● **Task prompt**
When checking the entries below, count every line with the word "ffffff", then give only that number.
*** Supplied entries Section Begins ***
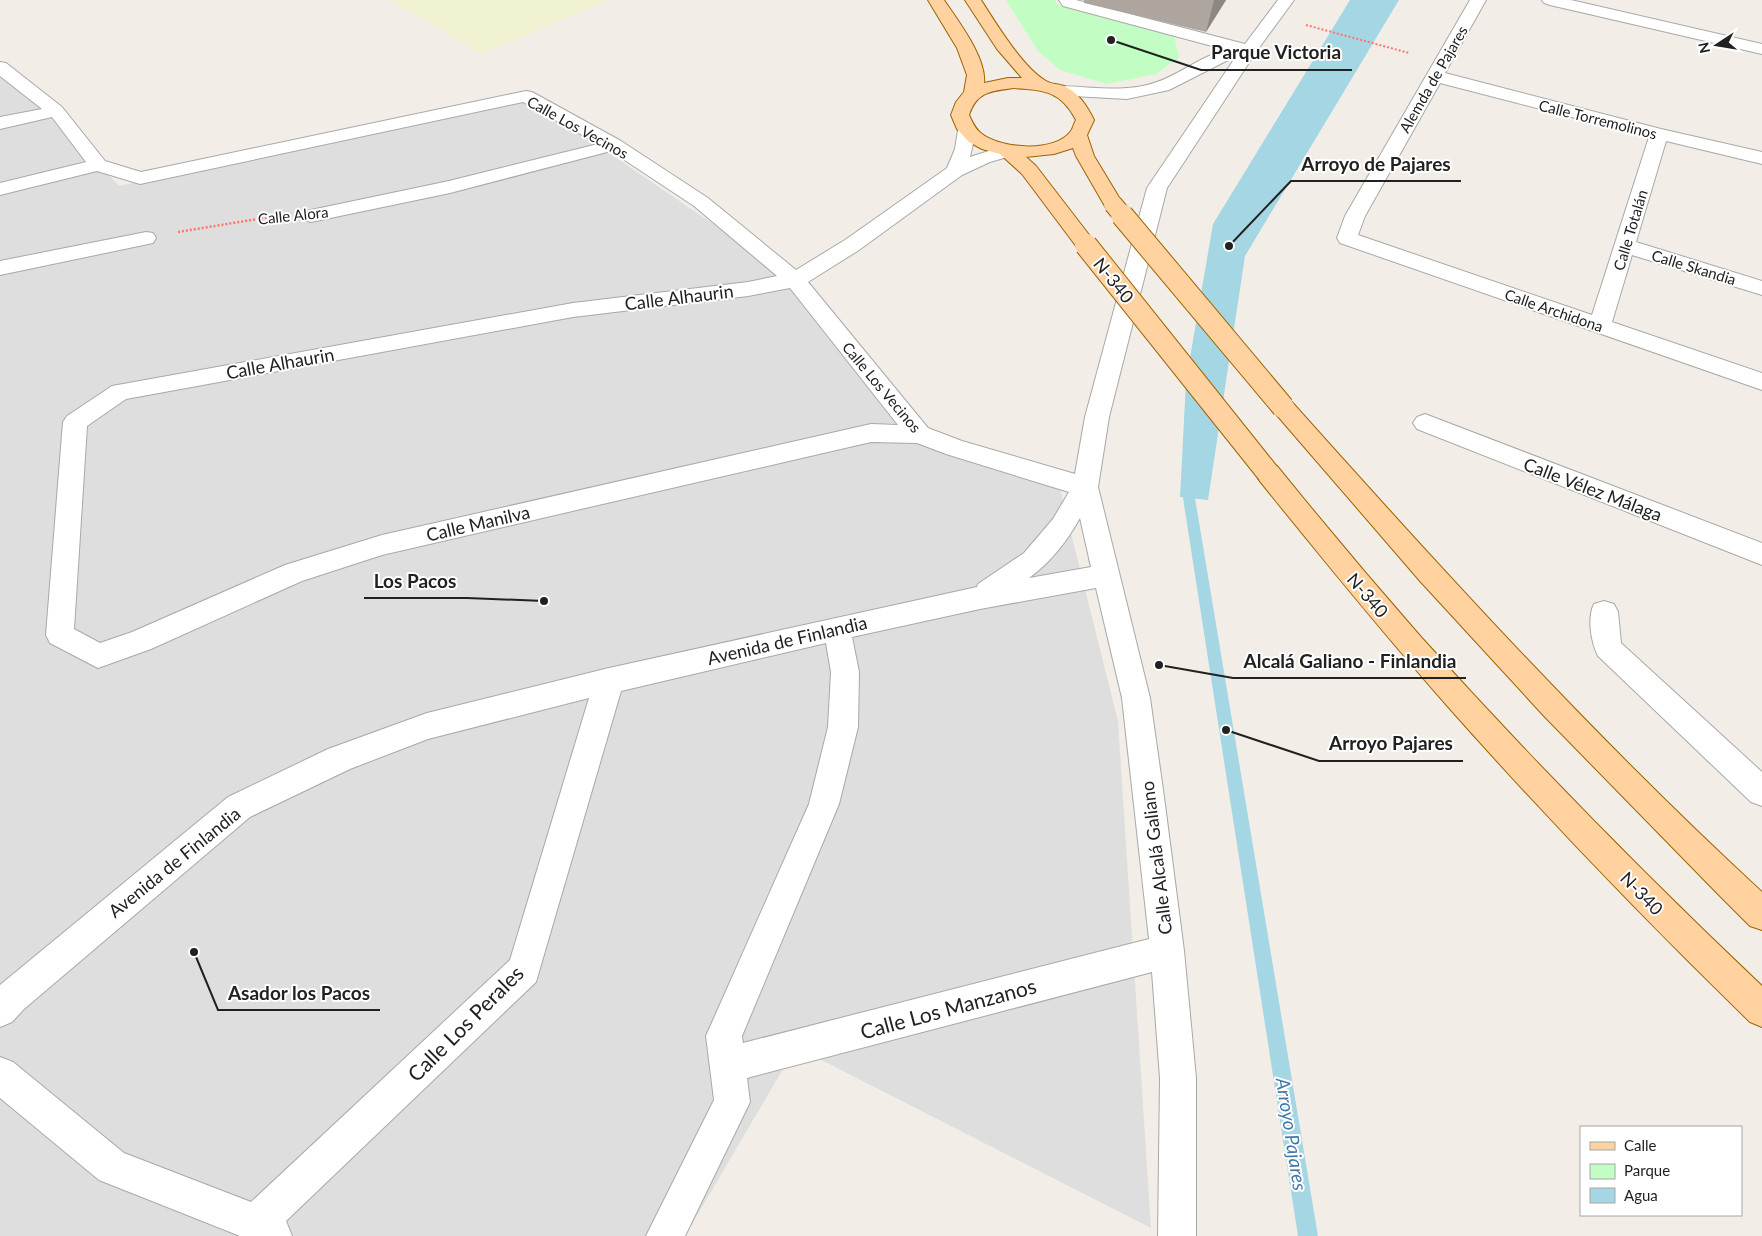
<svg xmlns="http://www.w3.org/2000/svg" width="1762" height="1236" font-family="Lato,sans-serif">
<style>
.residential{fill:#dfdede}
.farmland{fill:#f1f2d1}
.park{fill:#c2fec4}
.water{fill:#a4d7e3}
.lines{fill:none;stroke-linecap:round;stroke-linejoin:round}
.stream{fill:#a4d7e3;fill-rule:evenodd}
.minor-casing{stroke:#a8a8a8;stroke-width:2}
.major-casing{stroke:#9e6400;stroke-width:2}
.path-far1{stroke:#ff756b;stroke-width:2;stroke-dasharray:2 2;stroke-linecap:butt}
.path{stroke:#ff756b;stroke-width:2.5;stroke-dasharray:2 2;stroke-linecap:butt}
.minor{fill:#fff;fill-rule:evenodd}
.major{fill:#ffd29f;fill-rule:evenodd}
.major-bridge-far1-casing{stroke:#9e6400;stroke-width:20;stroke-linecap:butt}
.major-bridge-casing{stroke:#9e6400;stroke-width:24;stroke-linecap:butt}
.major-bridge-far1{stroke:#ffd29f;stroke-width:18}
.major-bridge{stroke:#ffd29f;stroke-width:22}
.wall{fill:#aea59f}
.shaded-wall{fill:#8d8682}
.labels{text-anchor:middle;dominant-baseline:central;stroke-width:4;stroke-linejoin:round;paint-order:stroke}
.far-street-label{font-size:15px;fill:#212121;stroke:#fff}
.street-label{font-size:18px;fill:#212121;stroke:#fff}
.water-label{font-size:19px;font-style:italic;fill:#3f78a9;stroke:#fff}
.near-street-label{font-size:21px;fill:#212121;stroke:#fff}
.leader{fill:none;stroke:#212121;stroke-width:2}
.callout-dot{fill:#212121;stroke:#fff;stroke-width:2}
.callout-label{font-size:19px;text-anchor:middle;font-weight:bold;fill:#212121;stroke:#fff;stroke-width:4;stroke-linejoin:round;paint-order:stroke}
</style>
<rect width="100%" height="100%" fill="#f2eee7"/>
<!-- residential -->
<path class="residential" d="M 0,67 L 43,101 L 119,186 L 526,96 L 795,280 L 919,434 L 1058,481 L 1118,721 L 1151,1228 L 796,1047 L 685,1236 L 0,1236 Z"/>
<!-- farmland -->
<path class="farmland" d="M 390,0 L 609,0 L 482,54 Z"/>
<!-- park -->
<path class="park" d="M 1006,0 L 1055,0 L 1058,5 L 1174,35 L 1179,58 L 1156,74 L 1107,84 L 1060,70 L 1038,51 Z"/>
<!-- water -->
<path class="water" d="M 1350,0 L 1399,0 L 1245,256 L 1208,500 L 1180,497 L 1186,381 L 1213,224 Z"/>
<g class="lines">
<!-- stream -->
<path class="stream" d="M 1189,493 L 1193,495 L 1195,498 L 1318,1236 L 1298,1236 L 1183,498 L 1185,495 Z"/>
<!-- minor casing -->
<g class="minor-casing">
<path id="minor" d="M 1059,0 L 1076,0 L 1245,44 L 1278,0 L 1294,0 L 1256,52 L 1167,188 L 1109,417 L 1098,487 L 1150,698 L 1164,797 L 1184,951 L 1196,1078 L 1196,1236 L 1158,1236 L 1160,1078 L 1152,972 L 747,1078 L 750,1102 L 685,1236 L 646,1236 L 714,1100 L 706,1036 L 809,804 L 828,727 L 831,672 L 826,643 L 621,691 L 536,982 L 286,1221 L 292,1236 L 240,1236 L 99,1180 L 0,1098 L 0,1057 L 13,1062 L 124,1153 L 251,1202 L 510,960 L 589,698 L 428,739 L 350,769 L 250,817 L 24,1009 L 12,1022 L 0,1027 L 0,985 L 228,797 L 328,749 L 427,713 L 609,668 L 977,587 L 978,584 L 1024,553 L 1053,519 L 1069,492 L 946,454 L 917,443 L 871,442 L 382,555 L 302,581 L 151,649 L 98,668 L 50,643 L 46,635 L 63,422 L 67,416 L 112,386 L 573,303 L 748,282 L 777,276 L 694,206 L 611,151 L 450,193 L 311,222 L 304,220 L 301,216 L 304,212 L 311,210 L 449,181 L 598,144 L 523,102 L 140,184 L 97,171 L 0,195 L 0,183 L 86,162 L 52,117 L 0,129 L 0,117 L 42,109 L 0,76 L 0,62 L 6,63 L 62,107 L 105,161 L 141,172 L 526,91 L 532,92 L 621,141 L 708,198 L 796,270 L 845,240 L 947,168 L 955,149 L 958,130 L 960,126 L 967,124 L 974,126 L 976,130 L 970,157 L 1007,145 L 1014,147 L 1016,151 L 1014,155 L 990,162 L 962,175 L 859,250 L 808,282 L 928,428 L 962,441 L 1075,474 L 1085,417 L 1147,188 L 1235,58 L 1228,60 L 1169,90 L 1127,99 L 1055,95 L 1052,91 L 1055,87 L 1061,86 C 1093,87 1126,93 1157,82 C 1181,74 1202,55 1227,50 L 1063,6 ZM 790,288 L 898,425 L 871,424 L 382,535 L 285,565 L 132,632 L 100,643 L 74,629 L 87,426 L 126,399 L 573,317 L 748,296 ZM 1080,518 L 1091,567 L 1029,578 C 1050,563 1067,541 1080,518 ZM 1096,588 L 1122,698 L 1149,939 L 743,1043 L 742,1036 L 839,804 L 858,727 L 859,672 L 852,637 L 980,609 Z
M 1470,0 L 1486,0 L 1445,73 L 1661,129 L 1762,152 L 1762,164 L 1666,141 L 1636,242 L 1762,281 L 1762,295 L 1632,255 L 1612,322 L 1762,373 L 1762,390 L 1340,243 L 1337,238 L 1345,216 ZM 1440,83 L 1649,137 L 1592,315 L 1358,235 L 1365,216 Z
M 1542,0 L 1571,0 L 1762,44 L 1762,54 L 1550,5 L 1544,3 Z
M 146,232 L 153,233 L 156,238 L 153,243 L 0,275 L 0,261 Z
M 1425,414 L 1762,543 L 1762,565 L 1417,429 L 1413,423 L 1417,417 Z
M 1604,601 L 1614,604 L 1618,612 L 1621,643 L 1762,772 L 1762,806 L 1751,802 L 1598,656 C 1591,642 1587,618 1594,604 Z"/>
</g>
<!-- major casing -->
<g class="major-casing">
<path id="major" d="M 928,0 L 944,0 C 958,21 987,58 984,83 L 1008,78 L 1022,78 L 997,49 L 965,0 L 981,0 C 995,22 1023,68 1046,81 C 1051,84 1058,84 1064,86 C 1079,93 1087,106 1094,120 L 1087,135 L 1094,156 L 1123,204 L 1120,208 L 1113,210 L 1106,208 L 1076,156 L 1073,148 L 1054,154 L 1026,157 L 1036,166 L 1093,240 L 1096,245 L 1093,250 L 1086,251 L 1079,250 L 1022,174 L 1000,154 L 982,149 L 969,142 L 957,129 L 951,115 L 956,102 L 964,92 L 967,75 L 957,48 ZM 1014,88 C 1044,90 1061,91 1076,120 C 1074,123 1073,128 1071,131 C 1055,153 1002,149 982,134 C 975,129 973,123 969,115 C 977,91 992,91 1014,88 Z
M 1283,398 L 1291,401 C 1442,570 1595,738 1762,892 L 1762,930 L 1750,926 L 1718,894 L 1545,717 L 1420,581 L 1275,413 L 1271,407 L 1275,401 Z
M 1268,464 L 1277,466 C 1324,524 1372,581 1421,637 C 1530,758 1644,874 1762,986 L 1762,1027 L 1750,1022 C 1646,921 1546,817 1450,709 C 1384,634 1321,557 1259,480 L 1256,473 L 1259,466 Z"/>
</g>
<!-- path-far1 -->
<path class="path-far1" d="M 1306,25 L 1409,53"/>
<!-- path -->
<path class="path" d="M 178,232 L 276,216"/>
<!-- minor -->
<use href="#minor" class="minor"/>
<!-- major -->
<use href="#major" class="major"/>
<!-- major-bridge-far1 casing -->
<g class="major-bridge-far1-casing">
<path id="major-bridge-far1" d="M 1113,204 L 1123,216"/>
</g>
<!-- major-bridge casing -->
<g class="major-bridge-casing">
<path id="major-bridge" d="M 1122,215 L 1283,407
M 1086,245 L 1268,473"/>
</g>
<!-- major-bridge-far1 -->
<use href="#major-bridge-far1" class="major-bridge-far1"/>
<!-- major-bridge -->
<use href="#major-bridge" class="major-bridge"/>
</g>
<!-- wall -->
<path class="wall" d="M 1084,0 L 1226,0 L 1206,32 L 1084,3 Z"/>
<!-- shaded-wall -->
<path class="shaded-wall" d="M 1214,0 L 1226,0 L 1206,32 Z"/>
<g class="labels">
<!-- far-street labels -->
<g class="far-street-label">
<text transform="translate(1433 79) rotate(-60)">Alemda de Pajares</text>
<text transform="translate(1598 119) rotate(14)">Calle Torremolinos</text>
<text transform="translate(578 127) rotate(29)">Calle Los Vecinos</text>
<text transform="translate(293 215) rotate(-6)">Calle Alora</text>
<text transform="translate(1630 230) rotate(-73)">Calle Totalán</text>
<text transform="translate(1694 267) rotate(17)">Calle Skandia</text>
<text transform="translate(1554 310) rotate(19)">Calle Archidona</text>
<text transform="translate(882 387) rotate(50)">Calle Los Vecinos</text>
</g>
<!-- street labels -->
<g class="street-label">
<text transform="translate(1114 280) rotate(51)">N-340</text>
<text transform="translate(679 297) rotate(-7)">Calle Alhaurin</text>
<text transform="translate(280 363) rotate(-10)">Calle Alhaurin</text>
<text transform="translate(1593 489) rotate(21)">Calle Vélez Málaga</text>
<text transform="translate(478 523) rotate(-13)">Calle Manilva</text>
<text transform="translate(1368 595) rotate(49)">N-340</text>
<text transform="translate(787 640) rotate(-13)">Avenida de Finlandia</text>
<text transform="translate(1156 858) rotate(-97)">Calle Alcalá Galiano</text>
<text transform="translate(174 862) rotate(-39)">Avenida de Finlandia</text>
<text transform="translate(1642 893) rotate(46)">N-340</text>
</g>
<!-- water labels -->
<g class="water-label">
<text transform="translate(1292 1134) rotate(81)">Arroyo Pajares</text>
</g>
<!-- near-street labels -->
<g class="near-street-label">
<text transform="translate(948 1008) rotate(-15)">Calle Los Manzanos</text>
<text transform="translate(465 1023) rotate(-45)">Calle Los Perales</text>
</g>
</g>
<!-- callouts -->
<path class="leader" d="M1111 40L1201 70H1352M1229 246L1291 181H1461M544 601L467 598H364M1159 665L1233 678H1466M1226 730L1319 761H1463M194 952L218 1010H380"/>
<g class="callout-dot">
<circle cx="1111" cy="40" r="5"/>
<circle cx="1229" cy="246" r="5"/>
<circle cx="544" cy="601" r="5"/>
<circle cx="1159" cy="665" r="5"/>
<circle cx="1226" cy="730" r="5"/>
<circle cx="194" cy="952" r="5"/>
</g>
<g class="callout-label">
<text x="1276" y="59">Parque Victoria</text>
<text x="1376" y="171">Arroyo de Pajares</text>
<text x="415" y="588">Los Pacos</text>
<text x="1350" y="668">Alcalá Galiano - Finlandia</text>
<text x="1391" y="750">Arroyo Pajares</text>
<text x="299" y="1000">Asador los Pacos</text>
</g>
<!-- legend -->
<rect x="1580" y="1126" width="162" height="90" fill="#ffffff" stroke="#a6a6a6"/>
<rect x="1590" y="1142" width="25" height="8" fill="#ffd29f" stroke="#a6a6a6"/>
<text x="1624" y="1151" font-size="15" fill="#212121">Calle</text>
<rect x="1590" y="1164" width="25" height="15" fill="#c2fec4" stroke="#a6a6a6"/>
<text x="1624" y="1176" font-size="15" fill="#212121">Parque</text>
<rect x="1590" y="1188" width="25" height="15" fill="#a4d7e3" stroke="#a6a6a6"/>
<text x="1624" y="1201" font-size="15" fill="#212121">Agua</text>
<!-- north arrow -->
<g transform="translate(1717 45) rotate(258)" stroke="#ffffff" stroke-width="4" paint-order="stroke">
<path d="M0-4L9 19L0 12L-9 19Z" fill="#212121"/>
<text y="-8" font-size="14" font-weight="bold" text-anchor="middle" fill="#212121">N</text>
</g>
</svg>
*** Supplied entries Section Ends ***
● **Answer section**
2